The other major international forum, the Organization of American States has also issued opinion through its Secretary General José Miguel Insulza, “A dialogue in Venezuela is necessary, because the economic and social situation is very critical,” he said in an interview with Chile’s El Mercurio newspaper published on February 16. Earlier, concerning the visit to Caracas of former presidents Andrés Pastrana (Colombia), Sebastián Piñera (Chile) and Felipe Calderón (Mexico), Insulza had made some remarks about the treatment received by these visitors: “I say to the former presidents ‘Welcome to the club of the insulted by a President of Venezuela. It seems that anyone who says something that affects Venezuela should be condemned, and that seems idiotic to me.”
However, former Colombian President Pastrana was not to be discouraged. Following his failed attempt at visiting opposition leader Leopoldo López, imprisoned in the Ramo Verde military jail, on March 3 he headed for the headquarters of the Inter-American Commission on Human Rights to request protective measures for imprisoned opposition leaders López, Ledezma and Ceballos, and also for Julio Borges, María Corina Machado and Henrique Capriles, all threatened with imprisonment.
Already the Commission had officially stated its “deep concern” about the situation of the rule of law in Venezuela. After a year without public pronouncements on the matter, it issued a statement calling for a trial while on bail for López, Ledezma and Ceballos, but warned of an “alleged lack of safeguards to ensure due process in investigations and trials.”
It further called on the government to resolve differences with the opposition within the framework of peace and respect for human rights, and demanded: “The Committee urges the State not to criminalize political opposition leaders and ensure the participation of all sectors of the Venezuelan political life, as well as to guarantee the participation and human rights of those who identify with the opposition to the government.”
From the neighborhood
On February 20 President Maduro warned that an international plot was underway: “The right of Madrid, the far right of Bogota and Miami, have an axis Madrid-Bogota-Miami to conspire against our country.” The argument, of course, works for his allies, especially for members of Unasur.
“We are willing to travel to Venezuela as many times as necessary to collaborate with the revolutionary authorities of the government elected by the Venezuelans and help avoid what seems like a new coup attempt,” said Patiño during a solidarity event held in Quito.
On that event the President of the Ecuadorian National Assembly, Gabriela Rivadeneira, said that mayor Ledezma was arrested for “participating once again in a conspiracy to overthrow the [Venezuelan] government by violent means.”

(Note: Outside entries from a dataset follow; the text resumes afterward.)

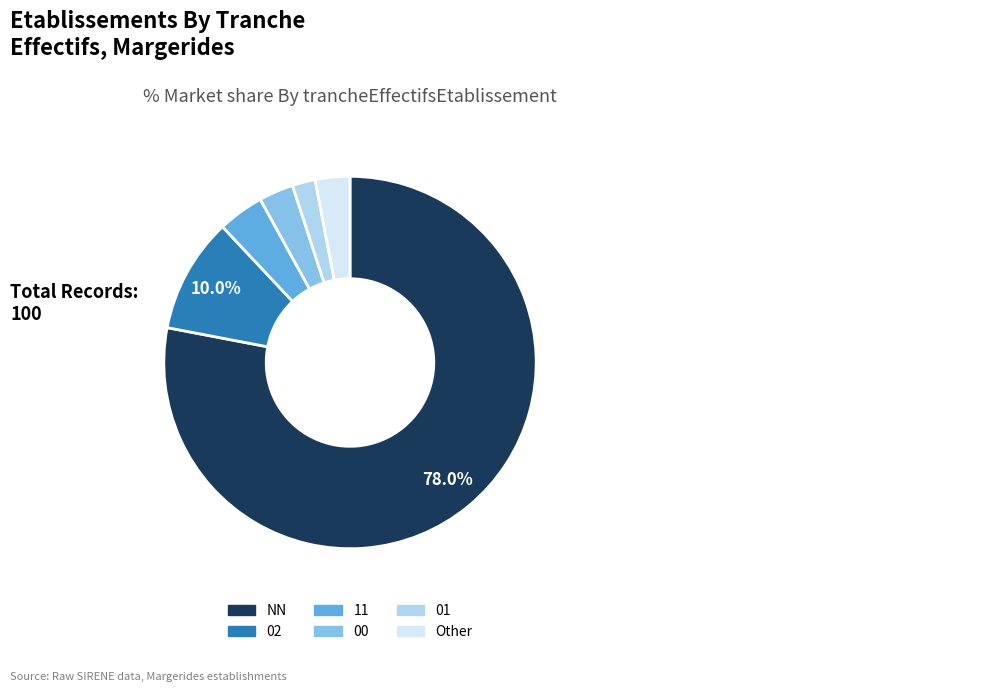

To the nearest percent, what is the difference between the NN and 00 slice percentages?

75%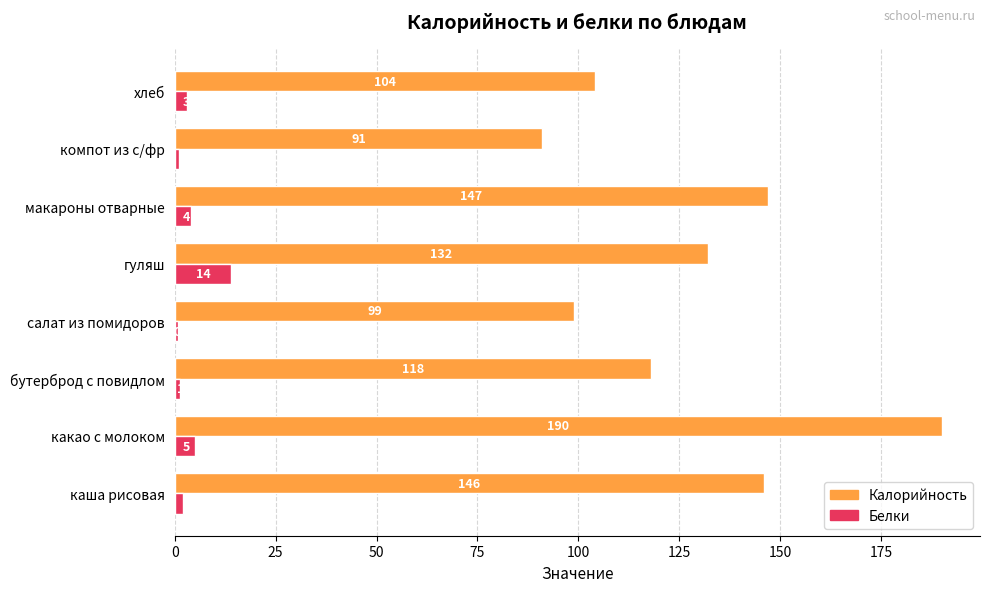

Which label corresponds to the largest value in the chart?

какао с молоком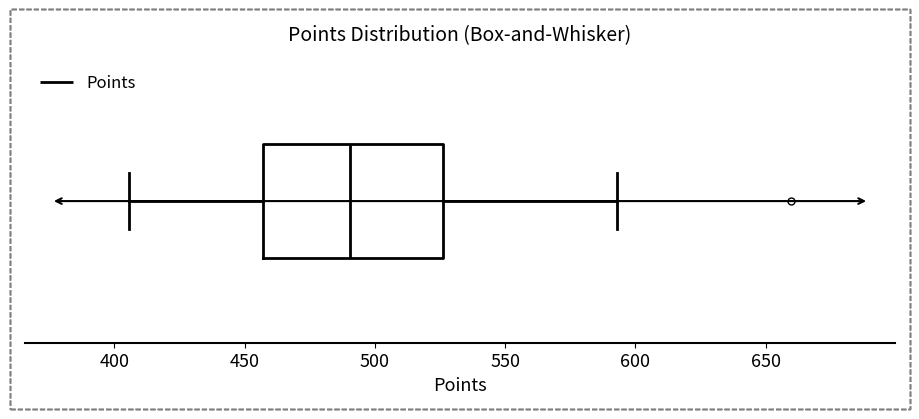

Read this box plot against the x-axis: the position of the median line, the range covered by the box, and the ends of both whiskers. The values are not printed on the chart, so give them approximately, as read against the axis.

median 490, box 455 to 525, whiskers 405 to 595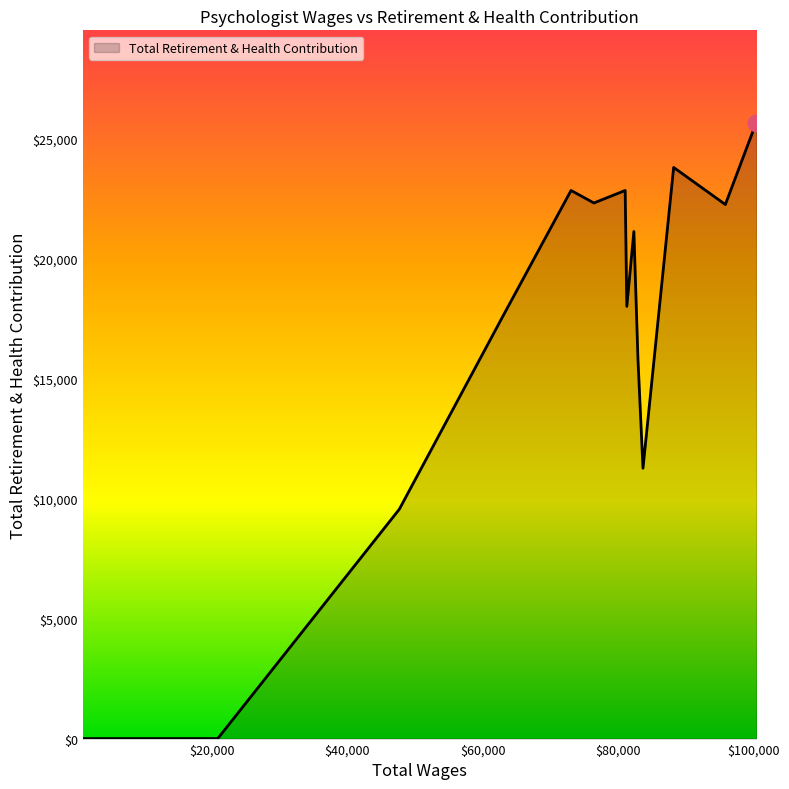

What is the maximum value shown in the chart?

25649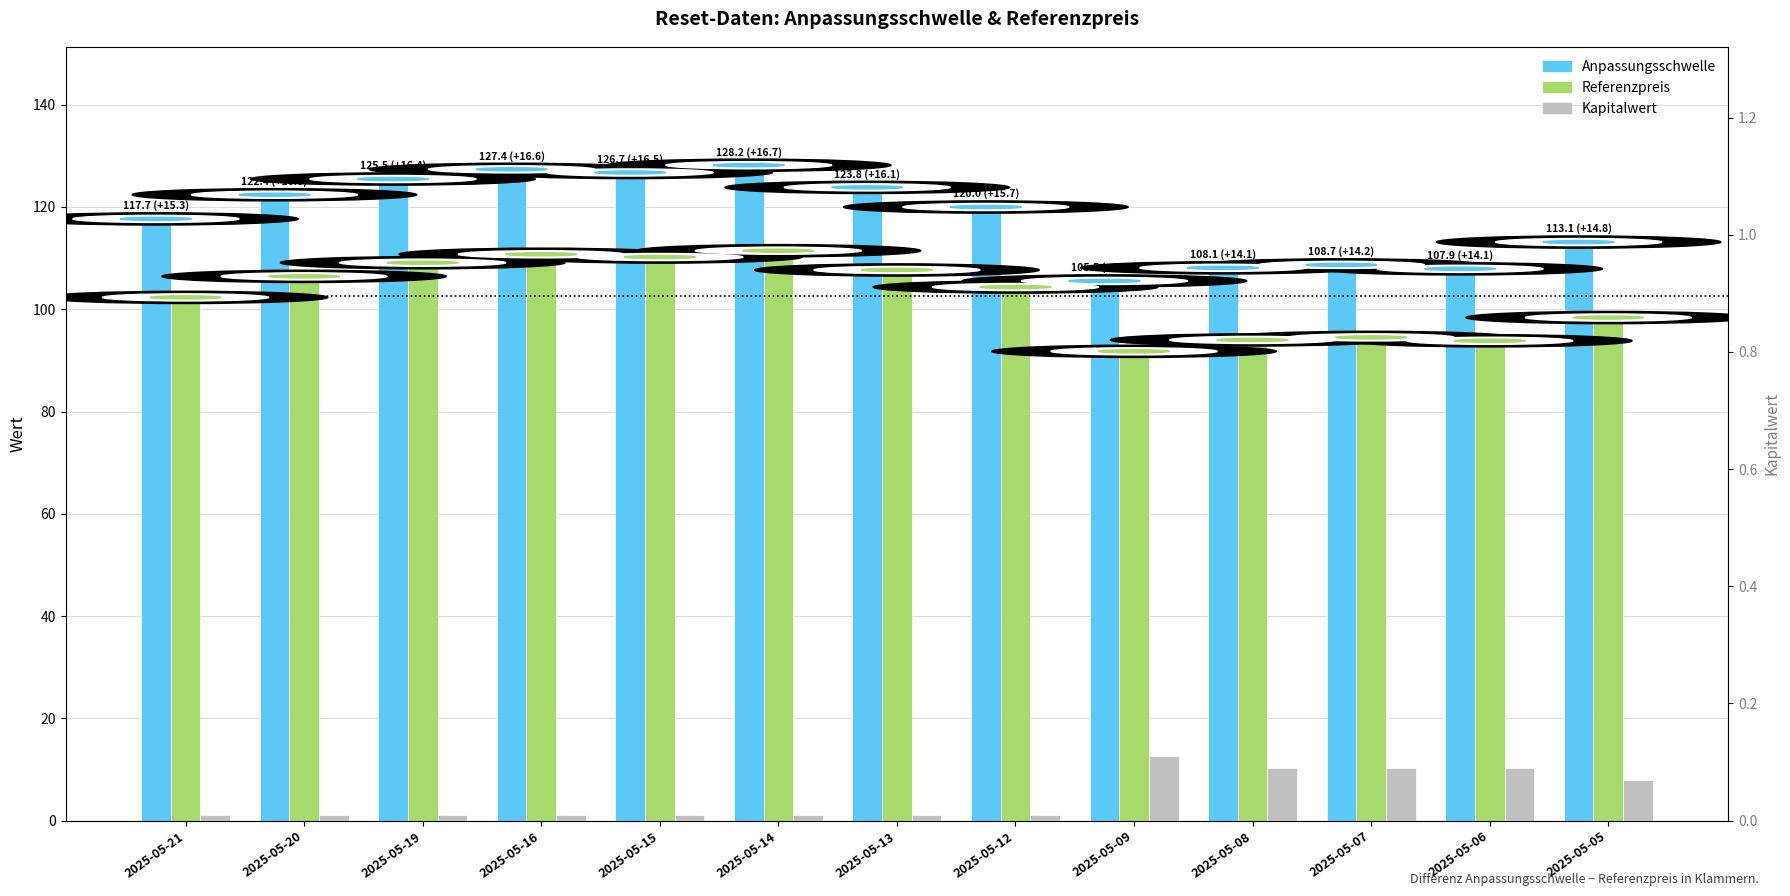

The value of Anpassungsschwelle at 2025-05-13 is 204.4. True or false?

False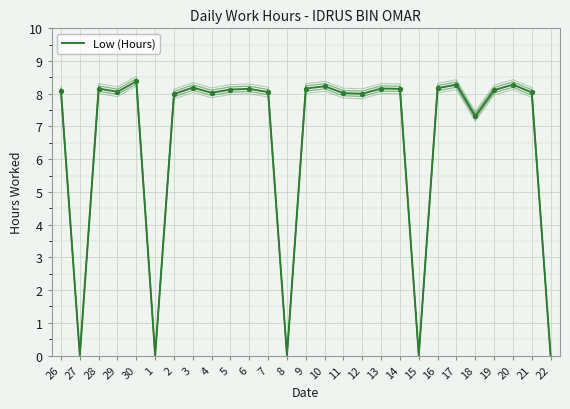

What is the change in value from 11 to 20?

+0.3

A group of Peruvian deputies clearly did not see matters in this light. The president of the Foreign Relations Committee of Congress, Lourdes Alcorta and 27 other MPs signed on to a document rejecting the crackdown on opposition protesters in Venezuela and condemning the arrest of Mayor Ledezma. The Foreign Ministry of Peru used a more conciliatory tone, however. On February 25 it issued a statement lamenting the murder of the 14-year-old schoolboy from Táchira state: “It is a very sad fact that should lead us to redouble our collaborative efforts to prevent acts of violence pitting Venezuelans against one another.” It requested a Unasur mission to foster dialogue.
The head of the Peruvian cabinet, Ana Jara, lifted up her voice a bit more loudly: “I sincerely hope that that there is freedom for opponents to Mr. Maduro s regime. It is not a good signal that whoever raises a flag of criticism of his administration should end up behind bars.”
On February 25 a group of Brazilian deputies succeeded in pushing through parliament a motion of condemnation against Venezuela for “breaking the democratic principle and offending individual liberties and due legal process.” And Venezuela s possible exit from Mercosur is being evaluated as a result of the country s breakdown of democratic engagement.